■ **TO DO**:
Write out every one of the records below line for line and without changes, but leave the pictures out.

■ **THE DATA**:
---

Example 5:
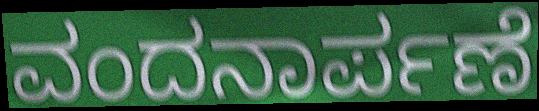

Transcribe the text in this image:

ವಂದನಾರ್ಪಣೆ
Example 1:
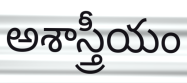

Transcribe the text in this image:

అశాస్త్రీయం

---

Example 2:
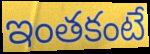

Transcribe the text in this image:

ఇంతకంటే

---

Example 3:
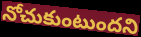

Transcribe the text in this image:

నోచుకుంటుందని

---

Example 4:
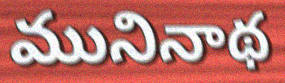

■ **ANSWER FOR THE TASK**:
---

Example 5:

Transcribe the text in this image:

ವಂದನಾರ್ಪಣೆ
Example 1:

Transcribe the text in this image:

అశాస్త్రీయం

---

Example 2:

Transcribe the text in this image:

ఇంతకంటే

---

Example 3:

Transcribe the text in this image:

నోచుకుంటుందని

---

Example 4:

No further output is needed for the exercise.